EXERCISE BRIEF: Work out how many lines of the listing below include the string "human", and give that number alone.

DATASET CONTENT:

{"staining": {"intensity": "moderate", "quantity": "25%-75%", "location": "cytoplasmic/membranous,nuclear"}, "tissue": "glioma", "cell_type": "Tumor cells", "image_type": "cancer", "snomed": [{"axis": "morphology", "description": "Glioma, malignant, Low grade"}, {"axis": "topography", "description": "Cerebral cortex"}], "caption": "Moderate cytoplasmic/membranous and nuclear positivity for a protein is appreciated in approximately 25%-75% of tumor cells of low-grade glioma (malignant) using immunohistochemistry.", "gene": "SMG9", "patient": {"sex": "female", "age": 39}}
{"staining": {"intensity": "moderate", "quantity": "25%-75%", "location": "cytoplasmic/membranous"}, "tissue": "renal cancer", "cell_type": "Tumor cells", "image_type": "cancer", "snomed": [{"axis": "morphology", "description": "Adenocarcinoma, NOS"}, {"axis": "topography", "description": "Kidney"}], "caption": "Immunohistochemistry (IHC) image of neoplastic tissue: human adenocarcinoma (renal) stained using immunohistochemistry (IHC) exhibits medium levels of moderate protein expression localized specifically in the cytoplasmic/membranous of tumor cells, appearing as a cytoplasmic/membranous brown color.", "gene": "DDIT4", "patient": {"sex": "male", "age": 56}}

* * *

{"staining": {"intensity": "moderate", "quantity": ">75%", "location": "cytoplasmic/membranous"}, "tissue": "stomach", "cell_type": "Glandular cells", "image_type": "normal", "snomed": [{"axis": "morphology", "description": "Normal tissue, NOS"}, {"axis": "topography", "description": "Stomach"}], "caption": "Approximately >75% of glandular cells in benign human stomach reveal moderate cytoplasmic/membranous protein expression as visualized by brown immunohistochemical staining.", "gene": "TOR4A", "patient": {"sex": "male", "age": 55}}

RESULT OF THIS EXERCISE: 2